* Try it:
Retype each entry below, keeping every character the same.
[Provided information Boundary: Start]
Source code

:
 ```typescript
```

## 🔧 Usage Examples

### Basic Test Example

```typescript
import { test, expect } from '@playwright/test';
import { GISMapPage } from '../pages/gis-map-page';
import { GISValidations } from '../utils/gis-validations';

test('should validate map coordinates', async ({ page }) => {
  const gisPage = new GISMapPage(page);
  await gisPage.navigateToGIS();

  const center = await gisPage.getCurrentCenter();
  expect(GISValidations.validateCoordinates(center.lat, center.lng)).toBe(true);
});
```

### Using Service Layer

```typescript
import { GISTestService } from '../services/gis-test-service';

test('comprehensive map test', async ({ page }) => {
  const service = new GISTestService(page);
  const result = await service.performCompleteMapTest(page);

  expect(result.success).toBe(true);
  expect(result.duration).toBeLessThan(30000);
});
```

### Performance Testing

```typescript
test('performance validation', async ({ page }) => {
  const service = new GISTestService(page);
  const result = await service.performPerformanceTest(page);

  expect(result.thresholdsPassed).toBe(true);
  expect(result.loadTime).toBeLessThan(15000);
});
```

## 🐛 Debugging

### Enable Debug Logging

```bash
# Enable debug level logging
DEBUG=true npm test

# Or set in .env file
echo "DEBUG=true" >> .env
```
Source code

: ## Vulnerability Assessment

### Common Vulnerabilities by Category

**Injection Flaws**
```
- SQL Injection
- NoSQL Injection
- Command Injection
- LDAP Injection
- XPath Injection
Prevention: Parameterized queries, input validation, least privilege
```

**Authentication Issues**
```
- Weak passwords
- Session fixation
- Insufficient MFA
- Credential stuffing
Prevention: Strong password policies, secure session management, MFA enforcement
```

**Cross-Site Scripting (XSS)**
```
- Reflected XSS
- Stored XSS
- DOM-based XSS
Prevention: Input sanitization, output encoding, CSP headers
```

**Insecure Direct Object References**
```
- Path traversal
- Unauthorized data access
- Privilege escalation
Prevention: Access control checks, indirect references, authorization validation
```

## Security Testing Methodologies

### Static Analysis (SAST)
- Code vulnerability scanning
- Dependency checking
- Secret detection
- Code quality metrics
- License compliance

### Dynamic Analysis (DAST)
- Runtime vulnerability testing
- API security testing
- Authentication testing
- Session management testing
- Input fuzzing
[Provided information Boundary: End]
* Task answer:
Source code

:
 ```typescript
```

## 🔧 Usage Examples

### Basic Test Example

```typescript
import { test, expect } from '@playwright/test';
import { GISMapPage } from '../pages/gis-map-page';
import { GISValidations } from '../utils/gis-validations';

test('should validate map coordinates', async ({ page }) => {
  const gisPage = new GISMapPage(page);
  await gisPage.navigateToGIS();

  const center = await gisPage.getCurrentCenter();
  expect(GISValidations.validateCoordinates(center.lat, center.lng)).toBe(true);
});
```

### Using Service Layer

```typescript
import { GISTestService } from '../services/gis-test-service';

test('comprehensive map test', async ({ page }) => {
  const service = new GISTestService(page);
  const result = await service.performCompleteMapTest(page);

  expect(result.success).toBe(true);
  expect(result.duration).toBeLessThan(30000);
});
```

### Performance Testing

```typescript
test('performance validation', async ({ page }) => {
  const service = new GISTestService(page);
  const result = await service.performPerformanceTest(page);

  expect(result.thresholdsPassed).toBe(true);
  expect(result.loadTime).toBeLessThan(15000);
});
```

## 🐛 Debugging

### Enable Debug Logging

```bash
# Enable debug level logging
DEBUG=true npm test

# Or set in .env file
echo "DEBUG=true" >> .env
```
Source code

: ## Vulnerability Assessment

### Common Vulnerabilities by Category

**Injection Flaws**
```
- SQL Injection
- NoSQL Injection
- Command Injection
- LDAP Injection
- XPath Injection
Prevention: Parameterized queries, input validation, least privilege
```

**Authentication Issues**
```
- Weak passwords
- Session fixation
- Insufficient MFA
- Credential stuffing
Prevention: Strong password policies, secure session management, MFA enforcement
```

**Cross-Site Scripting (XSS)**
```
- Reflected XSS
- Stored XSS
- DOM-based XSS
Prevention: Input sanitization, output encoding, CSP headers
```

**Insecure Direct Object References**
```
- Path traversal
- Unauthorized data access
- Privilege escalation
Prevention: Access control checks, indirect references, authorization validation
```

## Security Testing Methodologies

### Static Analysis (SAST)
- Code vulnerability scanning
- Dependency checking
- Secret detection
- Code quality metrics
- License compliance

### Dynamic Analysis (DAST)
- Runtime vulnerability testing
- API security testing
- Authentication testing
- Session management testing
- Input fuzzing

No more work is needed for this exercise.